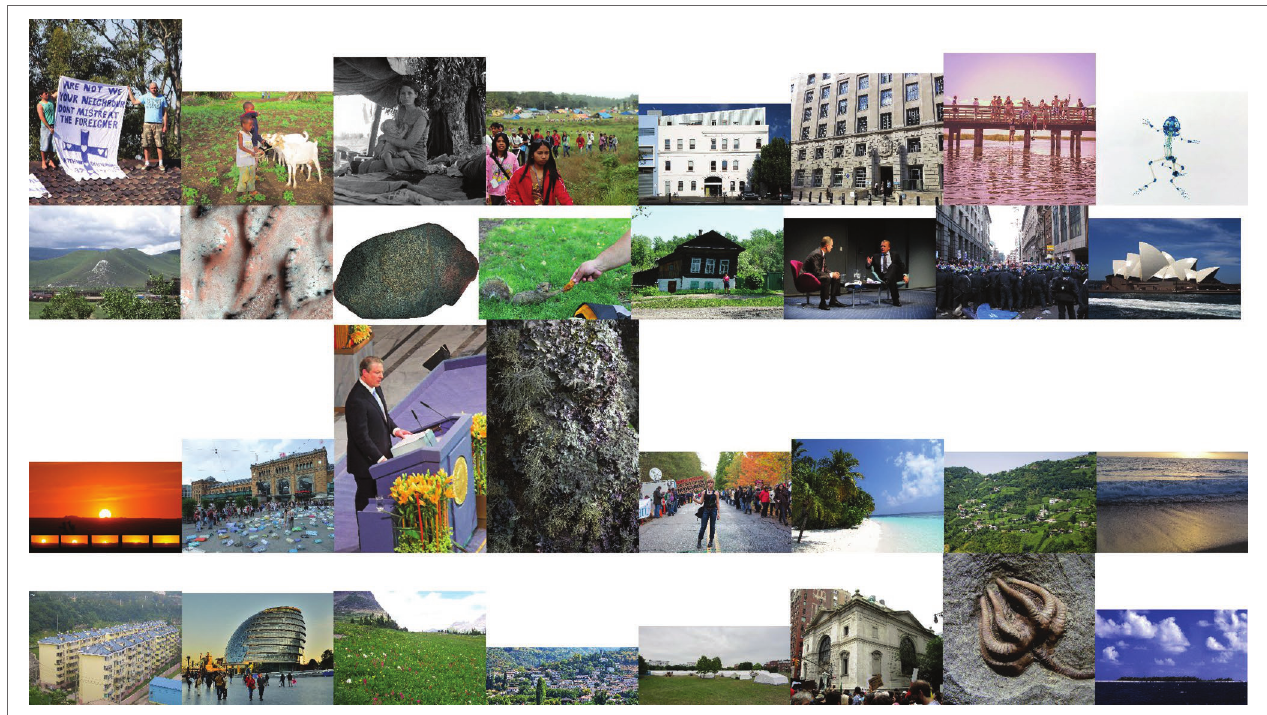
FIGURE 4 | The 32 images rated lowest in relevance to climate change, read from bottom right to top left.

++++++++

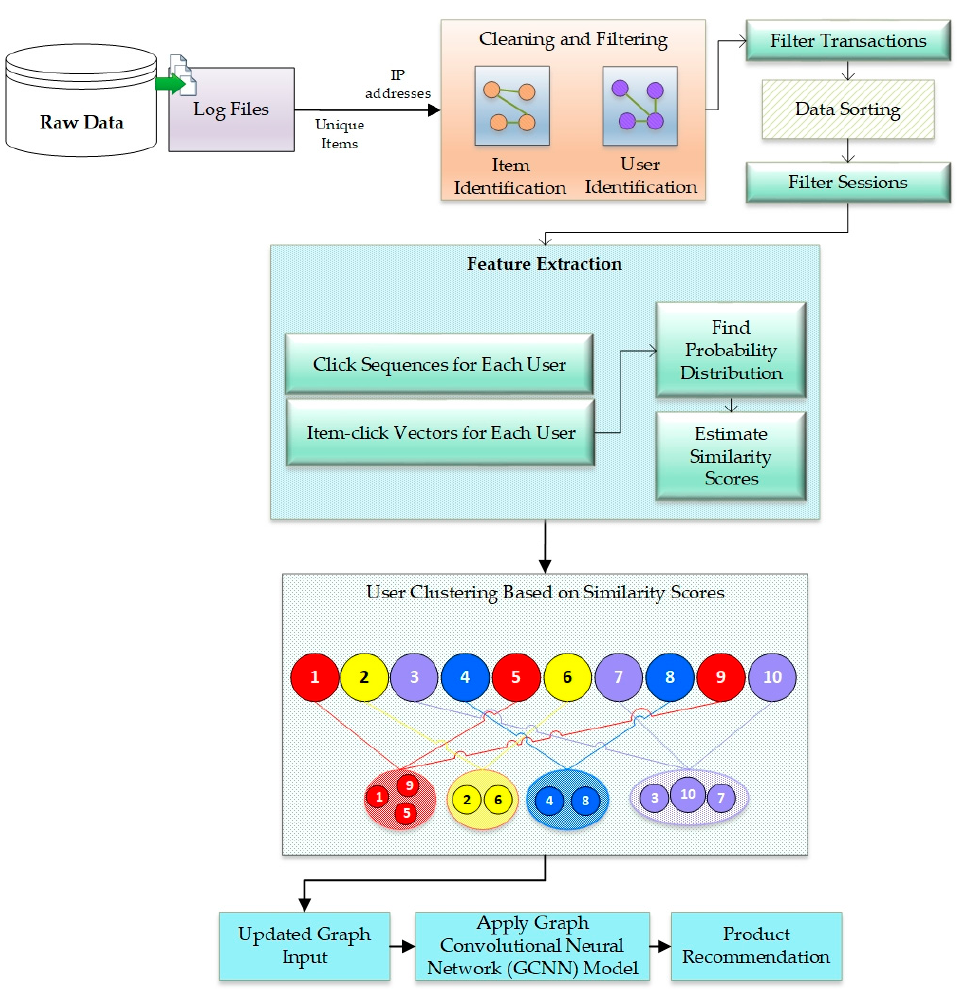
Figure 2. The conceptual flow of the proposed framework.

++++++++

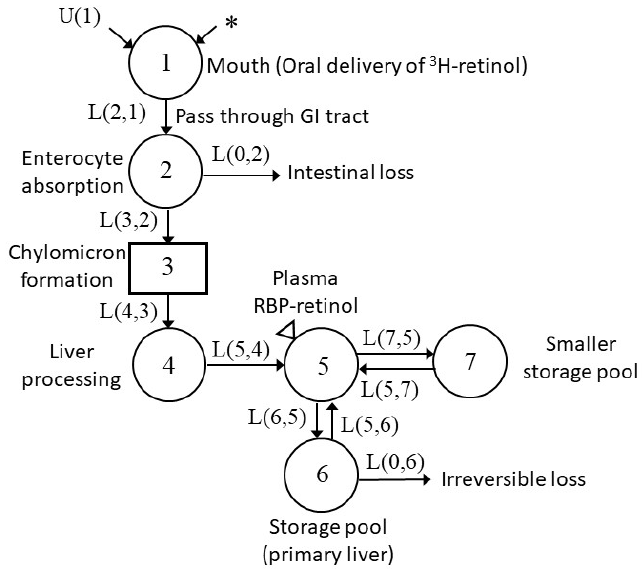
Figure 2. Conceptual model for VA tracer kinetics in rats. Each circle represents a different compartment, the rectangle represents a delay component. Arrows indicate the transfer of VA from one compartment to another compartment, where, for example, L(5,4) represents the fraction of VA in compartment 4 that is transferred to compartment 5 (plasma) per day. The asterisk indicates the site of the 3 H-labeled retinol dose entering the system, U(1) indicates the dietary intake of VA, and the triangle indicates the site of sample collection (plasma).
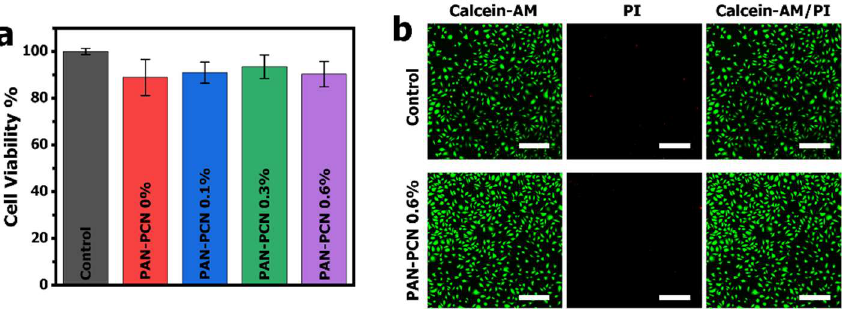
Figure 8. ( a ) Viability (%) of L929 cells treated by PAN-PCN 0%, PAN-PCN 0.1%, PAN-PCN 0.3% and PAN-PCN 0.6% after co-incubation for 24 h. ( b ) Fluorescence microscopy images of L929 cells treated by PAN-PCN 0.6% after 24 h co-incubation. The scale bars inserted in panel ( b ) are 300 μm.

++++++++

▶ [What the exercise asks]: When a line in the data above contains the string "images", copy that line.

▶ [Solution to this task]:
FIGURE 4 | The 32 images rated lowest in relevance to climate change, read from bottom right to top left.
Figure 8. ( a ) Viability (%) of L929 cells treated by PAN-PCN 0%, PAN-PCN 0.1%, PAN-PCN 0.3% and PAN-PCN 0.6% after co-incubation for 24 h. ( b ) Fluorescence microscopy images of L929 cells treated by PAN-PCN 0.6% after 24 h co-incubation. The scale bars inserted in panel ( b ) are 300 μm.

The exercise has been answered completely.